*Change listing data:*
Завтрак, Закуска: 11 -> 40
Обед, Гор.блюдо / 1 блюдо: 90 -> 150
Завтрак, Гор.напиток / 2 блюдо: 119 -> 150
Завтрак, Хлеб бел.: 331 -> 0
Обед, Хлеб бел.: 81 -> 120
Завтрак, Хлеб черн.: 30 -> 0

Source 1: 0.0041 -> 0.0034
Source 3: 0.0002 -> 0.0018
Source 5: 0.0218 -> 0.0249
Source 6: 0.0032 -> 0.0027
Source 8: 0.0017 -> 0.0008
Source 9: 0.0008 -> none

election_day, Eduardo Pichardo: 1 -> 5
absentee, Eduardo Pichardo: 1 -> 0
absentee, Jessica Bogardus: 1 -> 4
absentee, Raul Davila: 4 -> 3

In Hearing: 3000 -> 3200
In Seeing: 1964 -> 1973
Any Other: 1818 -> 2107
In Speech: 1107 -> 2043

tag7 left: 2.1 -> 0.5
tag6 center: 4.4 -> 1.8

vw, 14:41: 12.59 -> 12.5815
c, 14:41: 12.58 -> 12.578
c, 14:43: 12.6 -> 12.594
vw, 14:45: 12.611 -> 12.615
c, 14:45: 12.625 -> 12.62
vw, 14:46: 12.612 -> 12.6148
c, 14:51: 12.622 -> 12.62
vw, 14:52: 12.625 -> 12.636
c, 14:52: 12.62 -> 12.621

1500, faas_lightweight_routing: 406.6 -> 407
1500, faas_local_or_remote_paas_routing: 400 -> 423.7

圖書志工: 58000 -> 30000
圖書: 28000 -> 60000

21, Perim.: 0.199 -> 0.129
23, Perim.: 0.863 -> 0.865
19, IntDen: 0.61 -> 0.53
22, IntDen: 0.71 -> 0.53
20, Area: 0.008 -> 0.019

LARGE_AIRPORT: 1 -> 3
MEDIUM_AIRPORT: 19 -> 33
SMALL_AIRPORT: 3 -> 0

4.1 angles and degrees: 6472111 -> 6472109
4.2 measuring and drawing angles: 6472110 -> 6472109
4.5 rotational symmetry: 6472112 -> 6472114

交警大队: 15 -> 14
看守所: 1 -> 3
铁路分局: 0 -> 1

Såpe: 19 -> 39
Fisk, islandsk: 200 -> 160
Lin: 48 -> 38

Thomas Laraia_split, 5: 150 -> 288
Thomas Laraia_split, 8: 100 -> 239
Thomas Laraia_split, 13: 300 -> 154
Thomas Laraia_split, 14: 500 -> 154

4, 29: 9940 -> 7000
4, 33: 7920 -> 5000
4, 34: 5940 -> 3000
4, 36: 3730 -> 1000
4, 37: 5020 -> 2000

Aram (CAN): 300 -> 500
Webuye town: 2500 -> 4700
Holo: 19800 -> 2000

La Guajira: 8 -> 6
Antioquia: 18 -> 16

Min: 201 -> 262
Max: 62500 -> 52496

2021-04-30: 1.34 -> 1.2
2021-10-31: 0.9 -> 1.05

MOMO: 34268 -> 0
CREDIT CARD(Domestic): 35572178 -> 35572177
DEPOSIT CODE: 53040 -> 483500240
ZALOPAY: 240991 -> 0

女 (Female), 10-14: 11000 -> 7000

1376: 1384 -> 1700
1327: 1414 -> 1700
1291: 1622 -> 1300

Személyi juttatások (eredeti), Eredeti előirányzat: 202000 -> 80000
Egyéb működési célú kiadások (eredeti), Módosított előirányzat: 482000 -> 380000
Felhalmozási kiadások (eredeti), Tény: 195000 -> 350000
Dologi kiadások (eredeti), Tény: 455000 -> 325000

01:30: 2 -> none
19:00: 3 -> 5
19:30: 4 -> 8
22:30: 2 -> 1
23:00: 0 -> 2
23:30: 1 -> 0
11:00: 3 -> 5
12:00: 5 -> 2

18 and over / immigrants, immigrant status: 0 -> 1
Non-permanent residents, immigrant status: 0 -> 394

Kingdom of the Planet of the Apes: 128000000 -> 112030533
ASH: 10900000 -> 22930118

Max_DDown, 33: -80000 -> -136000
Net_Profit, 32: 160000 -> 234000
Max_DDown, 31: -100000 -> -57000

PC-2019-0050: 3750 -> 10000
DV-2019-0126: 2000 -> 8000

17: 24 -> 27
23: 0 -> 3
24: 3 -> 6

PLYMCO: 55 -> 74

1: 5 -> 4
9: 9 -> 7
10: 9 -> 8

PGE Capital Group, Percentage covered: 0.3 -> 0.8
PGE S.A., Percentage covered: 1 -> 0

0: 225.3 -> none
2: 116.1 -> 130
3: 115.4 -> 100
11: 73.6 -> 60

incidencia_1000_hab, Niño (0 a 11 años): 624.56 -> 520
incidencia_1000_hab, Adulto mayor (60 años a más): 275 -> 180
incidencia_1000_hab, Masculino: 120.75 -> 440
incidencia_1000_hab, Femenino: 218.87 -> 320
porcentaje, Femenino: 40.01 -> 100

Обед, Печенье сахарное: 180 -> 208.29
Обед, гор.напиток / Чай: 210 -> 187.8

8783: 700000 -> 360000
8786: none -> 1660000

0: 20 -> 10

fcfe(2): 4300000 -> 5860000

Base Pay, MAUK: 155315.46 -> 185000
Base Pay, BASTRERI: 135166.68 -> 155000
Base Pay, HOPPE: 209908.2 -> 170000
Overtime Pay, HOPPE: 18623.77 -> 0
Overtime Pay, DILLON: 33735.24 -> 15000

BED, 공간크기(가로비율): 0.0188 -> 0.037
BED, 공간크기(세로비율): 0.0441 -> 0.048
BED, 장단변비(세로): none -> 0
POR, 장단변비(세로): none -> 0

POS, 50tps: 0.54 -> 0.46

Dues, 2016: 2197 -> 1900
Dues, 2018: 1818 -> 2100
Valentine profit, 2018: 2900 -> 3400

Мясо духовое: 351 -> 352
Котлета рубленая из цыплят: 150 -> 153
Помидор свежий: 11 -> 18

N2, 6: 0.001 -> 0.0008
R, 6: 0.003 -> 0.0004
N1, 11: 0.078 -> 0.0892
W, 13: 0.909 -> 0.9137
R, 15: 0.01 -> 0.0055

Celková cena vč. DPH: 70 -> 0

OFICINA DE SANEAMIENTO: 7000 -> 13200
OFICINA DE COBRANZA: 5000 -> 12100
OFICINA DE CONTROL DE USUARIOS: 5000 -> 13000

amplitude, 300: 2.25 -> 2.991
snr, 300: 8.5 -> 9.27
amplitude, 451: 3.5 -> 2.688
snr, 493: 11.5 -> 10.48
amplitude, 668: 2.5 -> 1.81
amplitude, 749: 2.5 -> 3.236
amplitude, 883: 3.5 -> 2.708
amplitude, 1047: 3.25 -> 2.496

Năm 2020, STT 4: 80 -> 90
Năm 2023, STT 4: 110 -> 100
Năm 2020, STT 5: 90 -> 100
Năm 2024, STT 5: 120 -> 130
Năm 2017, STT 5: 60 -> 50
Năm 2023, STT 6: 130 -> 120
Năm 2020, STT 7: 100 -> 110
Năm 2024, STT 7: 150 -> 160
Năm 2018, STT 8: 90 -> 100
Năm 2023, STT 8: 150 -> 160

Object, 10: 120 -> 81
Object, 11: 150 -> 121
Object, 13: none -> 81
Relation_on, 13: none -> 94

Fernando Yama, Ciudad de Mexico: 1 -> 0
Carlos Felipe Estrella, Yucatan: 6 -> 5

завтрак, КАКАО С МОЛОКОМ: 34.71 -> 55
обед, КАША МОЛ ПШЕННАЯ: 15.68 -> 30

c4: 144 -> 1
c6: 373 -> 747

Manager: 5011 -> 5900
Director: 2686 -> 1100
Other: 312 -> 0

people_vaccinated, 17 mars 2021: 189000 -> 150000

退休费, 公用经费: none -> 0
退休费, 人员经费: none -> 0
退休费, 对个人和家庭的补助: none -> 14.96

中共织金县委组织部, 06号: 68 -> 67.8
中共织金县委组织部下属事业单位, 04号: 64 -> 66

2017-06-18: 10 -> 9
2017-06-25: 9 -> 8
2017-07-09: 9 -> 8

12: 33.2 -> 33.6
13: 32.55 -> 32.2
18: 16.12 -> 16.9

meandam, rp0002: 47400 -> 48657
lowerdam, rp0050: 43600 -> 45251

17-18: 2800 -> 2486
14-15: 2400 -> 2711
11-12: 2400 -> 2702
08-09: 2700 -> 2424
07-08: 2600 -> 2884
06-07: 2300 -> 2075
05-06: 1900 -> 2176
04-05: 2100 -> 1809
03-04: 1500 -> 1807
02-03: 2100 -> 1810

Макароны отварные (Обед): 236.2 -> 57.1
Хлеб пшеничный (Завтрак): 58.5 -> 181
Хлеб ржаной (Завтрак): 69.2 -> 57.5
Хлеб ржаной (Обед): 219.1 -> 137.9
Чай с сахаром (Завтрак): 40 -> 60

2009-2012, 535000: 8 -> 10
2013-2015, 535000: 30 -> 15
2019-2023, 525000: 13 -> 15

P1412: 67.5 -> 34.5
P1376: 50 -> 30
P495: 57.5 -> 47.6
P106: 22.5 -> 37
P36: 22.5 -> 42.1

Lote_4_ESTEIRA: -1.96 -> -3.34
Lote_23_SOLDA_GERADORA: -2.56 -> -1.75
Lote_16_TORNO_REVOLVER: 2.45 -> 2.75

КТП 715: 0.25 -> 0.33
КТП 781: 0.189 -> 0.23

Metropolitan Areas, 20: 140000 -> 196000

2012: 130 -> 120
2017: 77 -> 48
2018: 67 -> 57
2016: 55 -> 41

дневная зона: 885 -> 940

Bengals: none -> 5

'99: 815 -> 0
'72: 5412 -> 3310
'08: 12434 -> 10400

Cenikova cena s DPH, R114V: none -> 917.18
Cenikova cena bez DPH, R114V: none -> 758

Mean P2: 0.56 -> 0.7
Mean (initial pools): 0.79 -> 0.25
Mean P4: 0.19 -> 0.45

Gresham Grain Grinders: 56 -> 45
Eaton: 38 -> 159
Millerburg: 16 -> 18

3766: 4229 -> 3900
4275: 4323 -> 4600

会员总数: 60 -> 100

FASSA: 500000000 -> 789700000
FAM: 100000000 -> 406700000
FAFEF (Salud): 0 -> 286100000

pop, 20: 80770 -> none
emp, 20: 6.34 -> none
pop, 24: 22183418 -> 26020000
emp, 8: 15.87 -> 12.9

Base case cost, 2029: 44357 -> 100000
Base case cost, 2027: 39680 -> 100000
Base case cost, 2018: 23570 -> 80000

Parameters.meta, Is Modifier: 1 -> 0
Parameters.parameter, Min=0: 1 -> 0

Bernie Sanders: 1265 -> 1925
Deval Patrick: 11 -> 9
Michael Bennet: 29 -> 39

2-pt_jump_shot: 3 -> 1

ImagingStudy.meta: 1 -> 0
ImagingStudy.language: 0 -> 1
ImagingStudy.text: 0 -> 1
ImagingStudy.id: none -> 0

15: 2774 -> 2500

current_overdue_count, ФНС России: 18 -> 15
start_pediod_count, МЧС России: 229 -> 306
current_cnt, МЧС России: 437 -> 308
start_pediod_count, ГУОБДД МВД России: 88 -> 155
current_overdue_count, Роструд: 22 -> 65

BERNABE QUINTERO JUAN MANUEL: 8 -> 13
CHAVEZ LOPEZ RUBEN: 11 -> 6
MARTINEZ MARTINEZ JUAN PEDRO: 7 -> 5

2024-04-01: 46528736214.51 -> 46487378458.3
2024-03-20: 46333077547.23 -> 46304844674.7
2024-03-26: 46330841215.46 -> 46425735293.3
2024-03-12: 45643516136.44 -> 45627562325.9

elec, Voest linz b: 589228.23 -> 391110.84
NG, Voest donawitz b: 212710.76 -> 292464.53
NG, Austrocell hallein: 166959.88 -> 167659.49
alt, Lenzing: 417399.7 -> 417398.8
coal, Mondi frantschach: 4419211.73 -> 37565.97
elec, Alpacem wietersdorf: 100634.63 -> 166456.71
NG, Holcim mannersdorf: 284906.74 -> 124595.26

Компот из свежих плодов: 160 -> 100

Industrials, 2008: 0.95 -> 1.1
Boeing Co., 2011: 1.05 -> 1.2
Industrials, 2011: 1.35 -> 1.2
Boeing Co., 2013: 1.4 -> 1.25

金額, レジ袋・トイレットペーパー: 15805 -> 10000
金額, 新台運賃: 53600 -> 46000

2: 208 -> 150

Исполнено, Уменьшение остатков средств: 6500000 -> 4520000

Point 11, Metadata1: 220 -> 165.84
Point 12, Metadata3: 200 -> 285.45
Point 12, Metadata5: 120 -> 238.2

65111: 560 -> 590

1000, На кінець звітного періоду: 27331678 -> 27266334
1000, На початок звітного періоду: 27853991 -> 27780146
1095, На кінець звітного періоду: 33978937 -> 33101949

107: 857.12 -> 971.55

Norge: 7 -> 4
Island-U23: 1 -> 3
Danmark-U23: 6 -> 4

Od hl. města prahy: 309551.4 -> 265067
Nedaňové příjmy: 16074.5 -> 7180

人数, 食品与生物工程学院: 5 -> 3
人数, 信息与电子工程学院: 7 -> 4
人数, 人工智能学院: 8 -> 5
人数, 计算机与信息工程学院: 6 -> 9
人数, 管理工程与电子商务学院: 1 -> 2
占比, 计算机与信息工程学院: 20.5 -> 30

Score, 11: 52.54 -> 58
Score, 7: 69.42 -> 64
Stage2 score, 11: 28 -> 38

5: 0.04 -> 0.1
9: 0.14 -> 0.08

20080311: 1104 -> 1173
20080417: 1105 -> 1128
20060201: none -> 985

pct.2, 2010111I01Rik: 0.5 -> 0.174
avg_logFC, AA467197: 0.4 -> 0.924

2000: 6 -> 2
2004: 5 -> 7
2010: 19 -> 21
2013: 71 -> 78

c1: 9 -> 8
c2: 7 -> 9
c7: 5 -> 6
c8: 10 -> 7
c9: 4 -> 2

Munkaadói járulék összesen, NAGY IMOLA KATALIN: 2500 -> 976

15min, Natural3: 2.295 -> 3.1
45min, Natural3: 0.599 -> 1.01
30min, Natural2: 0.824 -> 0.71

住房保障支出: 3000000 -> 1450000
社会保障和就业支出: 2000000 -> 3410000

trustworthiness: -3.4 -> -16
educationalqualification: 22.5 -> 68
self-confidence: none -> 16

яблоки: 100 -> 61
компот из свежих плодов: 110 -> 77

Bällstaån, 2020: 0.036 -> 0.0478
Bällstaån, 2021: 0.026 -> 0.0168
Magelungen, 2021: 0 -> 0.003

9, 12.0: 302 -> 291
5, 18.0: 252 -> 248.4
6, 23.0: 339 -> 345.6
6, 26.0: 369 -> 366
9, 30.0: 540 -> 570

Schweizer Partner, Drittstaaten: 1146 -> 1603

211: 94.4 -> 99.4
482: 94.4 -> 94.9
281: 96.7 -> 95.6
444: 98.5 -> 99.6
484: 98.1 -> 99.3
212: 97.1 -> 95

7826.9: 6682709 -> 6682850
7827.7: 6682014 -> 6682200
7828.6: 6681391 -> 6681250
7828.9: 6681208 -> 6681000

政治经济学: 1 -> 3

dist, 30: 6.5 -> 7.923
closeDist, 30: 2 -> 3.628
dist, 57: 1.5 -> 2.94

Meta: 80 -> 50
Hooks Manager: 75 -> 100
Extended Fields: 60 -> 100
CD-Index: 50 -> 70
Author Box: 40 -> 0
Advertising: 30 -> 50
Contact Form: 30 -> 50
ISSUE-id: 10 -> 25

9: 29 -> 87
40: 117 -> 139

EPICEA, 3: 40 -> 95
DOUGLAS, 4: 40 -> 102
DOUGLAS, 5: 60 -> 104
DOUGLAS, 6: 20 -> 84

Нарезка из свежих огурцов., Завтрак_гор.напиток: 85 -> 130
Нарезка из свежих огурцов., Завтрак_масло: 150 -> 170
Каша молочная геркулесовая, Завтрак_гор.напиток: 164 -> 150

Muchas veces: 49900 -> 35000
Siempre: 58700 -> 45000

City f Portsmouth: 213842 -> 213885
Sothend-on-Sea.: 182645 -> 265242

*WHAT IS BEING ASKED:* Among the entries above, locate the lines containing "Обед, Гор.блюдо / 1 блюдо: 90 -> 150" and "Source 5: 0.0218 -> 0.0249", and transcribe exactly those two lines and all lines between.

*EXPECTED ANSWER:*
Обед, Гор.блюдо / 1 блюдо: 90 -> 150
Завтрак, Гор.напиток / 2 блюдо: 119 -> 150
Завтрак, Хлеб бел.: 331 -> 0
Обед, Хлеб бел.: 81 -> 120
Завтрак, Хлеб черн.: 30 -> 0

Source 1: 0.0041 -> 0.0034
Source 3: 0.0002 -> 0.0018
Source 5: 0.0218 -> 0.0249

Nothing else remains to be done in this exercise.